I Won when Upside-Down Became Rightside-Up

I will readily admit that prior to my diagnosis, I had no (NO!) leg to stand on in regards to what I am going to write about today. My Haleigh would tell you even if I didn’t admit it myself . . .

. . . But why must people pick every battle? It’s like the Mouse…he got mad about EVERYTHING and around every little corner he was offended! “‘I didn’t mean it!’ pleaded poor Alice. ‘But you’re so easily offended, you know!’ The Mouse only growled in reply.”

I get being principled. I get holding the line. I get believing in convictions. I get valuing truth. I get following the rules. And I get being offended when someone wrongs you. I do all of these things as well. But, dare I say, you can do all of these things and STILL wisely pick your battles. Not everything has to be a thing! (And another thing…now don’t go cancelling me…when in a battle, sometimes the other side might just have a point . . . but that’s another topic for another day)

Before cancer, (ask Haleigh), I SUCKED at this and I picked  e v e r y   s i n g l e   b a t t l e .  It was exhausting for me! I was so fearful that if I didn’t pick all of the battles, I was destining her for a future of failure. (You can laugh at my absurdity, that’s fine.) I held so rigidly to my principles and my lines and my rules that there was no room for grace. I didn’t have the emotional intelligence to understand her identity was separate from mine so everything she did was as if I was the one doing it or I was being judged because of it. I took everything so personally. And I clearly didn’t think she had any opinion of any merit. For my girl, while I was exhausting myself, she was becoming numb. A chasm was cut…and a deep one, at that. The sad thing was that I was so blind to it! I thought I was doing my job as a parent. HOLD THE LINE AND DON’T EVER COMPROMISE IT for fear of ruining my kids lives. Don’t give them an inch, they’ll take a mile! Spare the rod and spoil the child! (And PS. it wasn’t because I was repeating what I had experienced…if it weren’t for my parents’ love and grace, I wouldn’t have made it.)

The bottom line – it turns out that my priorities were all upside down. And with upside down priorities, so were my lines.

Cancer treatment took for itself every last drop of my fight. I didn’t have fight enough to pick battles other than the one for my life…so, my kid got a break. She got some space. And so did I. And we learned a lot about ourselves and about each other. And the chasm was bridged. And now that my forever-changed-cancer-transformed-upside-down world is now right side up, my priorities are, too. 

I am so grateful that now, relationship wins. Grace wins. Letting go wins. Space wins. And we win when these things win. 


For This Moment :: May 5, 2018

I hurt from the inside out. 

I trust this will pass. But for this moment, I will acknowledge the hurt.
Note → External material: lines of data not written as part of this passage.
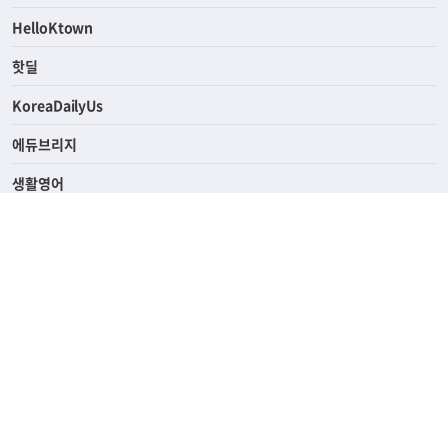
ASK미국
HelloKtown
핫딜
KoreaDailyUs
에듀브리지
생활영어
업소록
의료관광
해피빌리지
ABOUT
ADVERTISING
PRIVACY POLICY
TERMS OF SERVICE
윤리경영
고객센터
News Tips & Corrections
690 Wilshire Place Los Angeles, CA 90005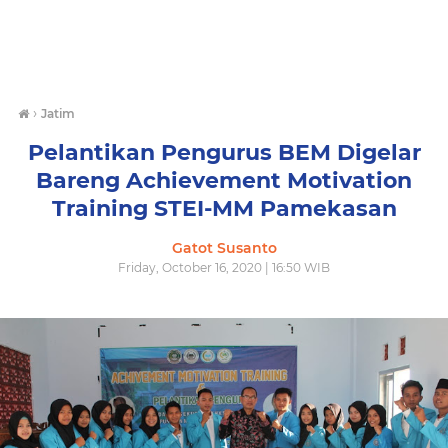
›
Jatim
Pelantikan Pengurus BEM Digelar
Bareng Achievement Motivation
Training STEI-MM Pamekasan
Gatot Susanto
Friday, October 16, 2020 | 16:50 WIB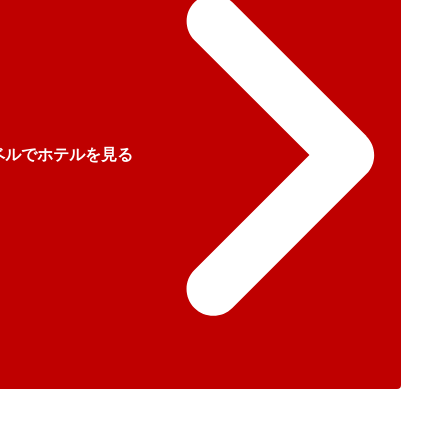
ベルでホテルを見る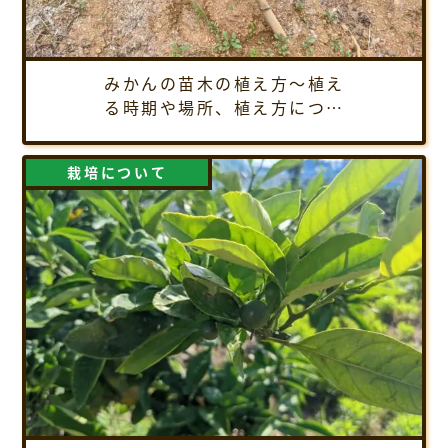
みかんの苗木の植え方～植え
る時期や場所、植え方につい
てご紹介
栽培について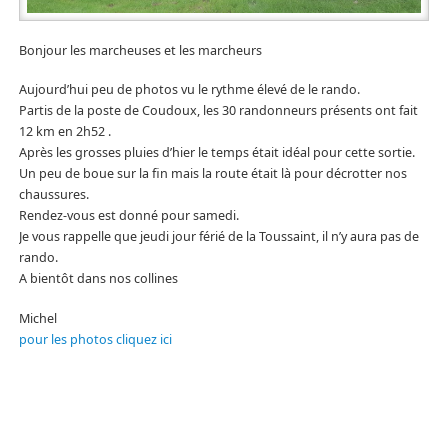
Bonjour les marcheuses et les marcheurs
Aujourd’hui peu de photos vu le rythme élevé de le rando.
Partis de la poste de Coudoux, les 30 randonneurs présents ont fait
12 km en 2h52 .
Après les grosses pluies d’hier le temps était idéal pour cette sortie.
Un peu de boue sur la fin mais la route était là pour décrotter nos
chaussures.
Rendez-vous est donné pour samedi.
Je vous rappelle que jeudi jour férié de la Toussaint, il n’y aura pas de
rando.
A bientôt dans nos collines
Michel
pour les photos cliquez ici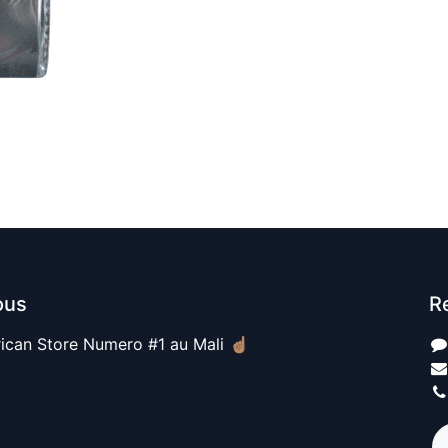
ous
R
ican Store Numero #1 au Mali ☝🏽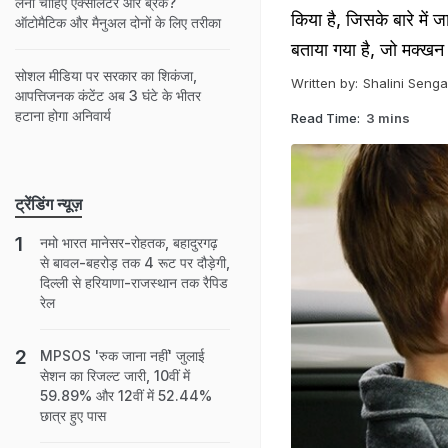
लेना चाहिए एक्सीलेटर और ब्रेक?
किया है, जिसके बारे में 
ऑटोमैटिक और मैनुअल दोनों के लिए तरीका
बताया गया है, जो मक्खन 
सोशल मीडिया पर सरकार का शिकंजा,
Written by:
Shalini Senga
आपत्तिजनक कंटेंट अब 3 घंटे के भीतर
हटाना होगा अनिवार्य
Read Time:
3 mins
ट्रेंडिंग न्यूज़
नमो भारत मानेसर-रोहतक, बहादुरगढ़
से बावल-बहरोड़ तक 4 रूट पर दौड़ेगी,
दिल्ली से हरियाणा-राजस्थान तक रैपिड
रेल
MPSOS 'रुक जाना नहीं' जुलाई
सेशन का रिजल्ट जारी, 10वीं में
59.89% और 12वीं में 52.44%
छात्र हुए पास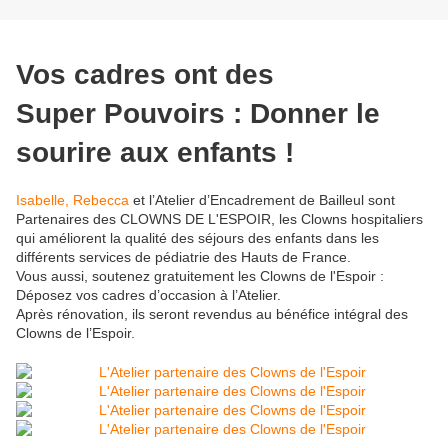
Vos cadres ont des
Super Pouvoirs : Donner le
sourire aux enfants !
Isabelle, Rebecca
et l’Atelier d’Encadrement de Bailleul sont
Partenaires des CLOWNS DE L'ESPOIR, les Clowns hospitaliers
qui améliorent la qualité des séjours des enfants dans les
différents services de pédiatrie des Hauts de France.
Vous aussi, soutenez gratuitement les Clowns de l'Espoir :
Déposez vos cadres d’occasion à l’Atelier.
Après rénovation, ils seront revendus au bénéfice intégral des
Clowns de l’Espoir.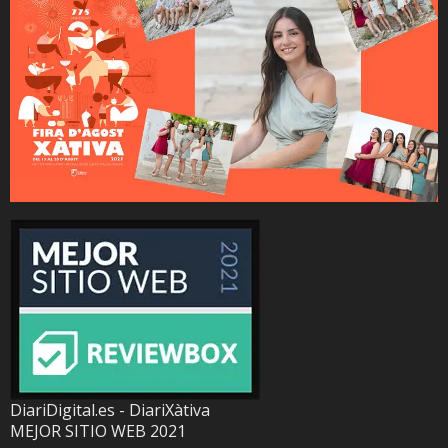
DiariDigital.es - DiariXàtiva
MEJOR SITIO WEB 2021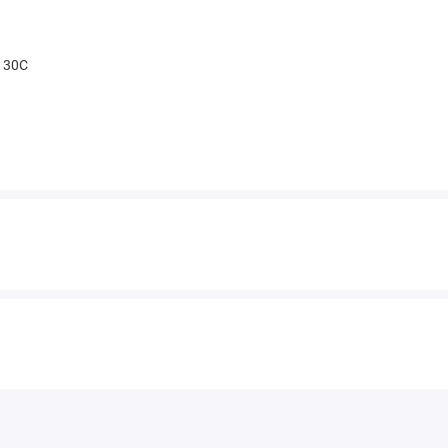
t 30С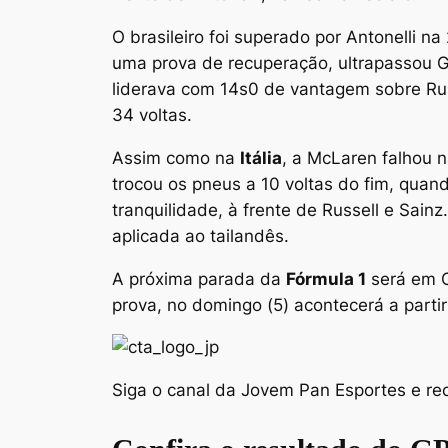
O brasileiro foi superado por Antonelli na
uma prova de recuperação, ultrapassou Ga
liderava com 14s0 de vantagem sobre Rus
34 voltas.
Assim como na
Itália
, a McLaren falhou n
trocou os pneus a 10 voltas do fim, qua
tranquilidade, à frente de Russell e Sain
aplicada ao tailandês.
A próxima parada da
Fórmula 1
será em C
prova, no domingo (5) acontecerá a partir 
Siga o canal da Jovem Pan Esportes e rec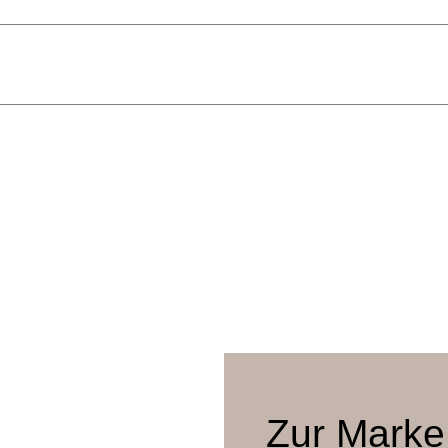
Keiji Ashizawa
68 x 62 x 69,5 cm
38,5 cm
Eiche natur, Eiche geräuchert, Maserung matt schwarz, Keyak
Maple, Steelcut Trio 3, Hallingdal 65, Moss, Vidar 4, Coda 2, L
Zur Marke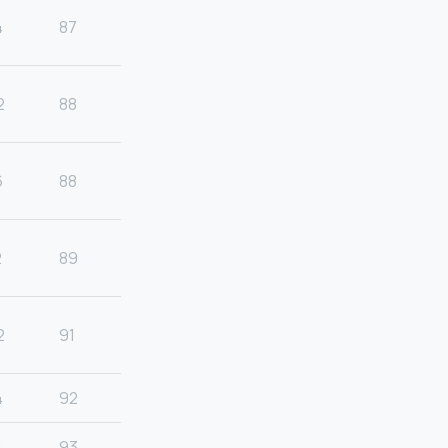
4
87
2
88
6
88
2
89
2
91
4
92
1
93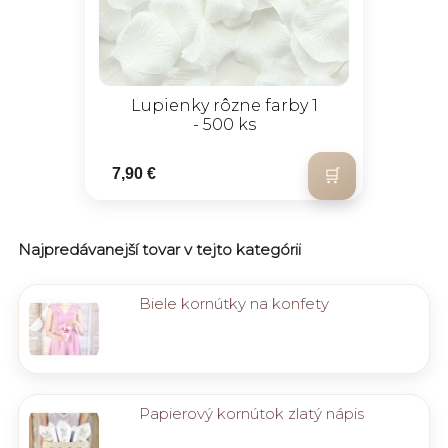
Lupienky rôzne farby 1
- 500 ks
7,90 €
Najpredávanejší tovar v tejto kategórii
Biele kornútky na konfety
Papierový kornútok zlatý nápis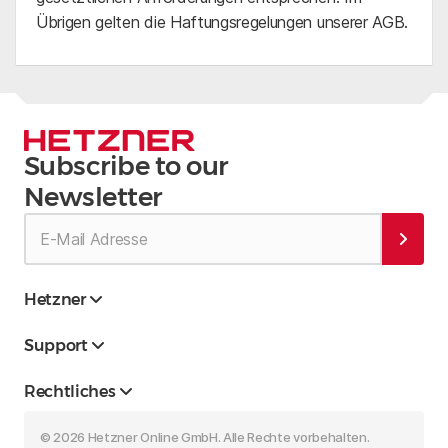
Übrigen gelten die Haftungsregelungen unserer AGB.
Subscribe to our
Newsletter
Hetzner
Support
Rechtliches
© 2026 Hetzner Online GmbH. Alle Rechte vorbehalten.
Another Day 3 :: May 5, 2019

Day 3. Here we go again. 

I didn’t hate what I saw this morning. I look (and feel) like a truck ran right through me as I’m covered in black and purple bruises and counted several new scars, but all in all, my surgeon has gotten us as close as we’re gonna get, I think. Granted, the real picture doesn’t come into focus for a few weeks as the swelling goes down and everything settles in, but, at this point, it is what it is and he did a great job. If we do any additional work, it’ll be at least 6 months because my body needs time. Time for significant rest.

Anyways, showering was the highlight of my day…the betadine they use to disinfect my skin has the worst smell…and oh how I love washing that off and smelling good again! 

After the unwrapping, the assessing and the showering, the day went downhill. The emotions hit me hard, today, even with a mostly positive experience this morning. I was so edgy and grumpy and angry and pensive. I cried several times throughout the day and the only thing I think I can attribute that to is how purely exhausting everything is ….everything about recovering from surgery and, well, everything else up to this point cumulatively. 

As I lay here preparing for another sleepless and painful night, I am grateful everything is temporary. And by God’s grace, morning will come and with it, new mercies for another day.


No Post for 5/5/20


2 Thoughts on “I Won when Upside-Down Became Rightside-Up

  1. Even as a child, you had high standards . I am glad you have been able to relax with being a parent. It’s never easy and we ask ourselves if we should have done more or if we did too much. I am glad you have been able to adjust and relax in your relationship.